Ce texte est dans la collection des "notes et mémoires". Mariette Lydis a exposé aux États Unis, au Musée d'art moderne du 7 avril au 2 septembre 1936[*1], elle était partie seule, encore peu habituée à ces longs voyages maritimes entre l'Europe et l'Amérique qu'elle renouvellera ensuite vers Buenos-Aires. Elle fit en particulier la connaissance de George Macy qui, à partir de 1937 édita pour le comte Govone, puis pour ses éditions LEC des oeuvres illustrées par Mariette Lydis. Mariette exposera de nouveau à New York en 1937 à la Galerie Colnaghi.
Sur le transatlantique "NORMANDIE", retour de New York - mai 1936.
Je me mets à écrire pour vous, quoique je suis presque arrivée, comme si je ne devais vraiment jamais, jamais plus vous revoir. Mais j'ai hâte, j'ai un si grand besoin de sangloter, de crier, de me plaindre, comme s'il m'était impossible de me taire davantage. Que devrais-je raconter, des longues, des éternelles journées et des pensées désespérantes!

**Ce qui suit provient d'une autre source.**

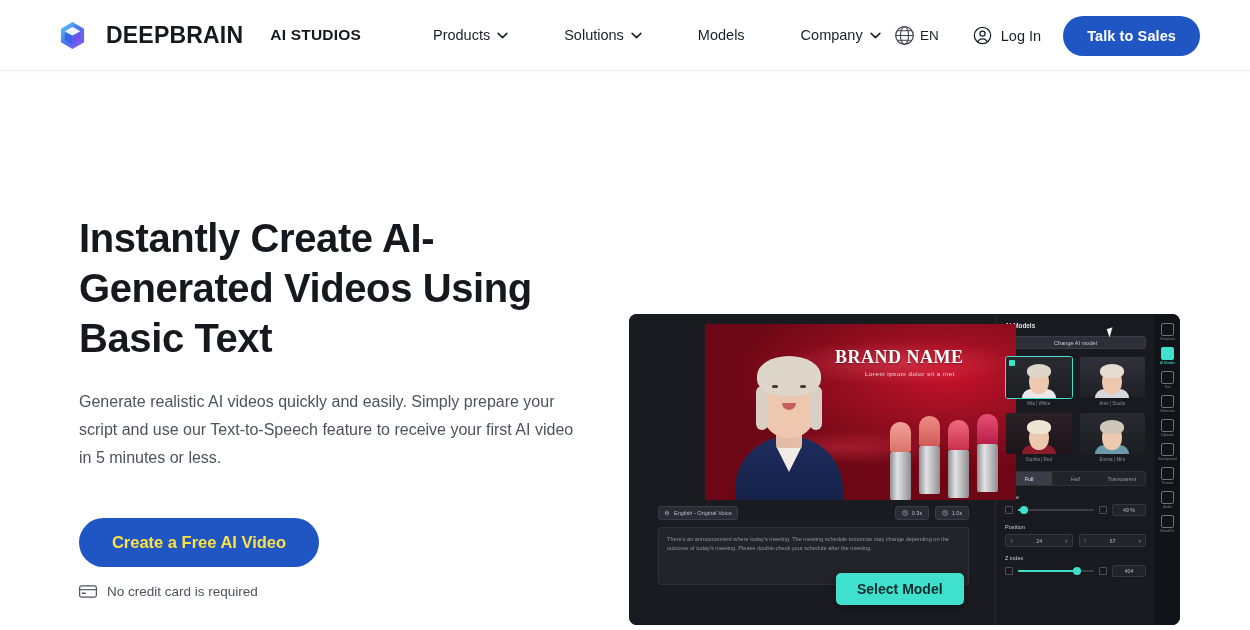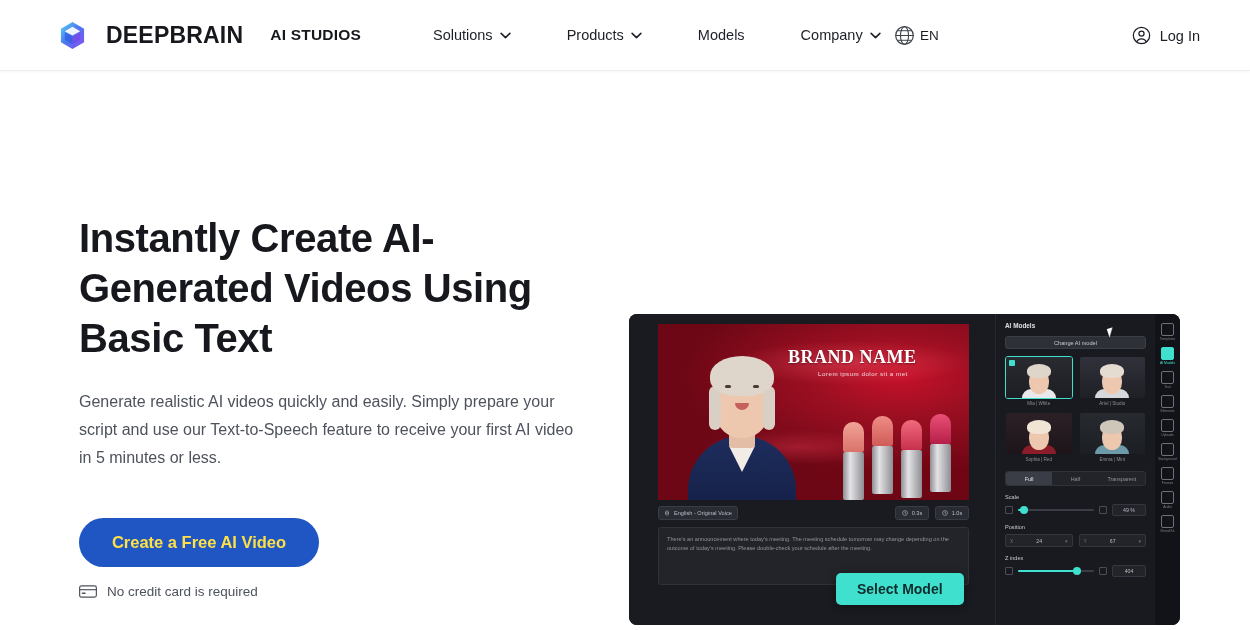--- a/index.html
+++ b/index.html
@@ -117,20 +117,21 @@
     width: 366px; height: 311px;
     background: #1a1b21;
     padding: 10px 12px 0 29px;
   }
   .stage {
     position: relative;
     width: 311px; height: 176px;
     border-radius: 2px;
     overflow: hidden;
     background: #7e0b16;
+    margin-left: 47px;
   }
   .stage-bg {
     position: absolute; inset: 0;
     background:
       radial-gradient(ellipse 70% 55% at 78% 30%, #c5112a 0%, #9c0f22 40%, #6d0715 100%),
       linear-gradient(115deg, #8c0c1c 0%, #c2132c 45%, #72081a 100%);
   }
   .stage-swirl {
     position:absolute; inset:0;
     background:
@@ -353,27 +354,27 @@
       <polygon points="14,6 22,10.5 14,15 6,10.5" fill="#ffffff" opacity="0.92"></polygon>
       <polygon points="6,11.5 14,16 14,24 6,19.5" fill="#2f5fe0" opacity="0.75"></polygon>
       <polygon points="22,11.5 22,19.5 14,24 14,16" fill="#7b45e8" opacity="0.7"></polygon>
     </svg>
     <span class="brand-name">DEEPBRAIN</span>
     <span class="brand-sub">AI STUDIOS</span>
   </div>
 
   <nav class="nav">
     <div class="nav-item">
-      <span>Solutions</span>
+      <span>Products</span>
       <svg class="chev" viewBox="0 0 12 8">
           <path d="M1 1.6 L6 6.4 L11 1.6" stroke="#1c1f26" stroke-width="1.8" fill="none" stroke-linecap="round" stroke-linejoin="round"></path>
         </svg>
     </div>
     <div class="nav-item">
-      <span>Products</span>
+      <span>Solutions</span>
       <svg class="chev" viewBox="0 0 12 8">
           <path d="M1 1.6 L6 6.4 L11 1.6" stroke="#1c1f26" stroke-width="1.8" fill="none" stroke-linecap="round" stroke-linejoin="round"></path>
         </svg>
     </div>
     <div class="nav-item">
       <span>Models</span>
     </div>
     <div class="nav-item">
       <span>Company</span>
       <svg class="chev" viewBox="0 0 12 8">
@@ -395,20 +396,21 @@
 
   <div class="right-zone">
     <div class="login">
       <svg class="avatar-icon" viewBox="0 0 20 20">
         <circle cx="10" cy="10" r="8.6" fill="none" stroke="#1c1f26" stroke-width="1.3"></circle>
         <circle cx="10" cy="8" r="2.7" fill="none" stroke="#1c1f26" stroke-width="1.3"></circle>
         <path d="M4.8 17 A5.6 5.6 0 0 1 15.2 17" fill="none" stroke="#1c1f26" stroke-width="1.3"></path>
       </svg>
       <span>Log In</span>
     </div>
+    <button class="cta-sales">Talk to Sales</button>
   </div>
 </div>
 
 <div class="hero">
 
   <div class="hero-left">
     <h1 class="hero-title">Instantly Create AI-Generated Videos Using Basic Text</h1>
     <p class="hero-sub">Generate realistic AI videos quickly and easily. Simply prepare your script and use our Text-to-Speech feature to receive your first AI video in 5 minutes or less.</p>
     <button class="cta-free">Create a Free AI Video</button>
     <div class="nocard">

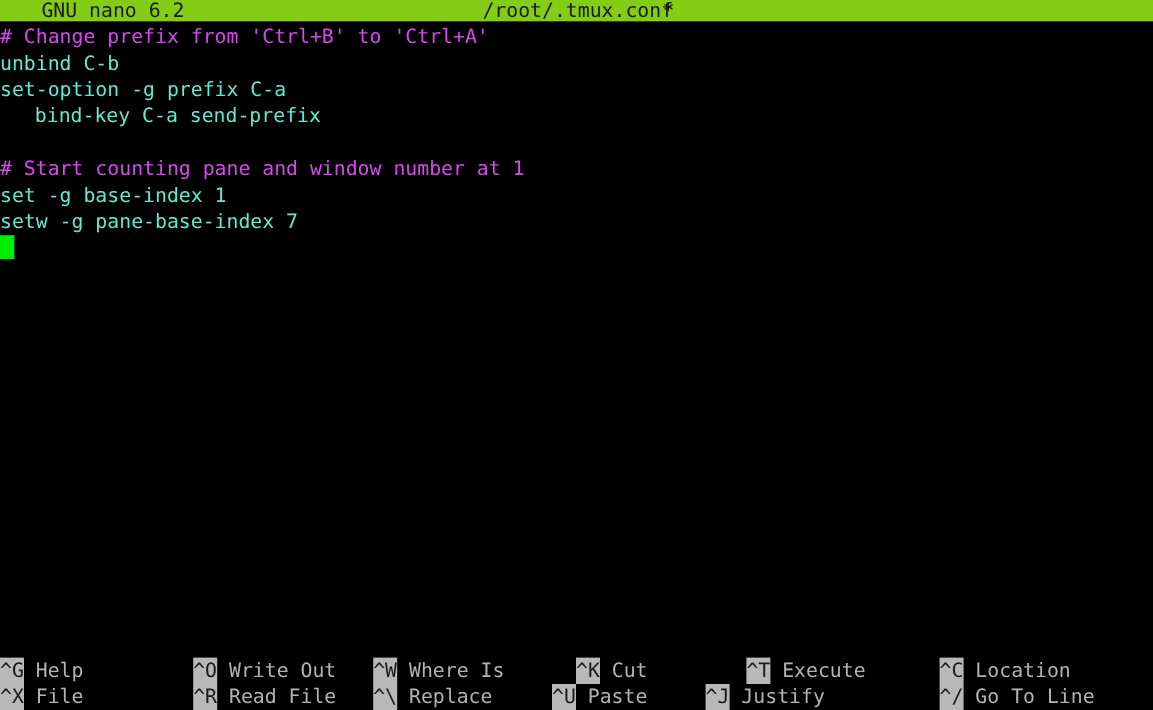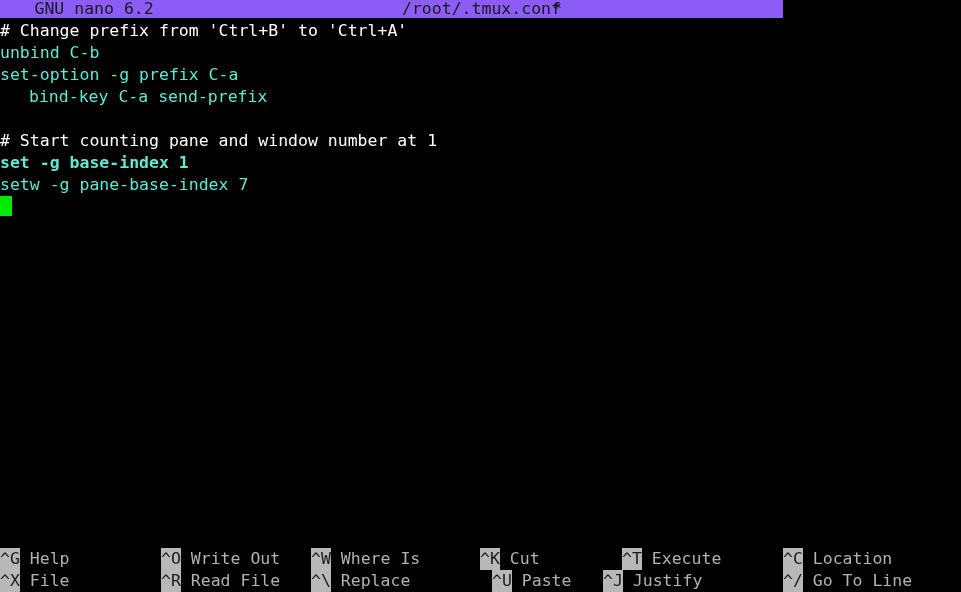--- a/index.html
+++ b/index.html
@@ -20,23 +20,23 @@
     position: relative;
     width: 961px;
     height: 592px;
     background: #000000;
   }
 
   
   .titlebar {
     position: absolute;
     left: 0; top: 0;
-    width: 783px;
+    width: 961px;
     height: 18px;
-    background: #8b5cf6;
+    background: #84cc16;
     color: #1a1a1a;
     white-space: pre;
     font-size: 16.5px;
     line-height: 18px;
   }
   .titlebar .tb-version {
     position: absolute;
     left: 34.5px;
     top: 0;
   }
@@ -63,21 +63,21 @@
   .code-line {
     position: absolute;
     left: 0;
     width: 961px;
     height: 22px;
     white-space: pre;
     font-size: 16.5px;
     line-height: 22px;
     color: #5eead4;
   }
-  .code-line.comment { color: #ffffff; }
+  .code-line.comment { color: #d946ef; }
 
   .cursor-block {
     position: absolute;
     width: 11.5px;
     height: 20px;
     background: #00ec00;
   }
 
   
   .helpbar {
@@ -131,38 +131,38 @@
     <span class="tb-modified">*</span>
   </div>
 
   <div class="editor" id="editor-area">
       <div class="code-line comment" style="top: 2px;"># Change prefix from 'Ctrl+B' to 'Ctrl+A'</div>
       <div class="code-line" style="top: 24px;">unbind C-b</div>
       <div class="code-line" style="top: 46px;">set-option -g prefix C-a</div>
       <div class="code-line" style="top: 68px; margin-left: 29px;">bind-key C-a send-prefix</div>
       <div class="code-line" style="top: 90px;"></div>
       <div class="code-line comment" style="top: 112px;"># Start counting pane and window number at 1</div>
-      <div class="code-line" style="top: 134px; font-weight: bold;">set -g base-index 1</div>
+      <div class="code-line" style="top: 134px;">set -g base-index 1</div>
       <div class="code-line" style="top: 156px;">setw -g pane-base-index 7</div>
       <div class="code-line" style="top: 178px;"></div>
       <div class="cursor-block" style="left: 0px; top: 178px;"></div>
     </div>
 
   <div class="helpbar" id="help-bar">
       <div class="help-row row-0">
         <div class="help-entry" style="left: 0px;"><span class="help-key">^G</span><span class="help-label"> Help</span></div>
         <div class="help-entry" style="left: 161px;"><span class="help-key">^O</span><span class="help-label"> Write Out</span></div>
         <div class="help-entry" style="left: 311px;"><span class="help-key">^W</span><span class="help-label"> Where Is</span></div>
         <div class="help-entry" style="left: 471px; padding-left: 9px;"><span class="help-key">^K</span><span class="help-label"> Cut</span></div>
         <div class="help-entry" style="left: 622px;"><span class="help-key">^T</span><span class="help-label"> Execute</span></div>
         <div class="help-entry" style="left: 783px;"><span class="help-key">^C</span><span class="help-label"> Location</span></div>
       </div>
       <div class="help-row row-1">
         <div class="help-entry" style="left: 0px;"><span class="help-key">^X</span><span class="help-label"> File</span></div>
         <div class="help-entry" style="left: 161px;"><span class="help-key">^R</span><span class="help-label"> Read File</span></div>
         <div class="help-entry" style="left: 311px;"><span class="help-key">^\</span><span class="help-label"> Replace</span></div>
-        <div class="help-entry" style="left: 492px;"><span class="help-key">^U</span><span class="help-label"> Paste</span></div>
-        <div class="help-entry" style="left: 603px;"><span class="help-key">^J</span><span class="help-label"> Justify</span></div>
+        <div class="help-entry" style="left: 460px;"><span class="help-key">^U</span><span class="help-label"> Paste</span></div>
+        <div class="help-entry" style="left: 588px;"><span class="help-key">^J</span><span class="help-label"> Justify</span></div>
         <div class="help-entry" style="left: 783px;"><span class="help-key">^/</span><span class="help-label"> Go To Line</span></div>
       </div>
     </div>
 
 </div>
 
 </body></html>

Jamais je n'arriverai, jamais plus je ne pourrai retourner chez moi, chez nous; je tomberai malade; on m'emmènera dans une de ces cliniques monstre, un de ces hôpitaux géants. Là on m'arrachera avant tout mes belles dents saines, c'est la mode 1936, c'est ce que font les médecins dans les cas de maladies les plus diverses. Et cela ne servira à rien et malgré tout je mourrai dans ce pays immense, inconnu, riche et terrible. Jamais je ne retrouverai le chemin de retour, jamais je ne reverrai plus les miens avec les quels je veux vivre et mourir. Comment pourrais-je raconter ces réveils, cette panique? Comment compter toutes ces journées, ou sont-ce des années? Tout cela me tourmentait, me rendait d'une sensibilité extrême, comme une obsession. Je pleurais doucement au cinéma dans l'obscurité, j'avais des pensées sauvages de haine contre les personnes qui m'ont retenu ici. A présent je suis à une journée et demie de l'Europe, et toujours encore cette panique me torture. Tout cela peut arriver encore dans une journée et demie. Lorsque N. me tourmentait journellement, heure par heure, avec la même question "Quand reviendras-tu?", je répondais tout faussement, gentille de peur qu'on pourrait m'empêcher de partir. Et je pensais "JAMAIS". Jour par jour aussi on me posait la même question: "Did you like America?", et je m'entendais répondre "I love it" while I hated it. Je ne me souviens pas avoir eu tant d'aversion, tant de mépris chronique qu'ici. J'ai été fêtée, j'ai gagné beaucoup d'argent et j'ai toujours aimé les pays qui m'ont reçue, mais ici c'est un autre monde, un monde dur, quoique tout marche comme sur des roulettes, lisse, faux, conventionnel, tout est "mervelous, divine, isn't it sweet?"
Il me semble être morte et comme par miracle je serais retournée à la vie, j'aurais pu revoir les miens et j'aurais su leur raconter ce que j'ai senti, cette immense nostalgie, la peine intense, comme mon coeur, ma vitalité se sont brisés, la joie de mon travail, tout m'a été enlevé. Mais peut-être je pourrai leur raconter mes toutes petites joies; le petit libraire juif, Kamin, de parler avec lui dans sa librairie était un des meilleurs moments de mon séjour à New York; il connaît et adore mon travail qu'il suit depuis des années. Et puis une Miss Edson, une employée du National City Bank, qui m'aidait dans mes affaires financières, car je suis d'une inutilité totale en finance. C'est elle qui faisait mes chèques, elle les faisait pour moi qui suis si incapable. Le dernier jour je lui ai apporté un dessin, et là, à son bureau, en pleine activité bancaire, émotionnée, elle a commencé à pleurer. J'étais si touchée et pleine de reconnaissance! C'était cela les évènements heureux de ma vie à New York. Par ailleurs, mieux vaut ne pas en parler.
Demain, demain? Vingt quatre heures sont passées. Je me dirige au bureau du purser, pour retirer mes bijoux. Ma clef du safe, où est-elle? Je lève les yeux et je vois un dos, haut et svelte, des cheveux argentés aux tempes. Est-ce possible?
Silencieuse, sans une parole, je cache ma figure en larmes contre une épaule.
Notes:
*1/ Monroe Wheeler, le président du Museum of Modern Art de New York, qui avait organisé cette exposition "Modern Painters and Sculptors AS ILLUSTRATORS" en a publié un catalogue qui fut plusieurs fois réédité (1936,1938,1947). Raoult, y cottoie entre autres Matisse, Picasso, Cocteau, Chagall, Klee, Kokoschka, de Segonzac et donc Mariette Lydis qui assista à l'inauguration.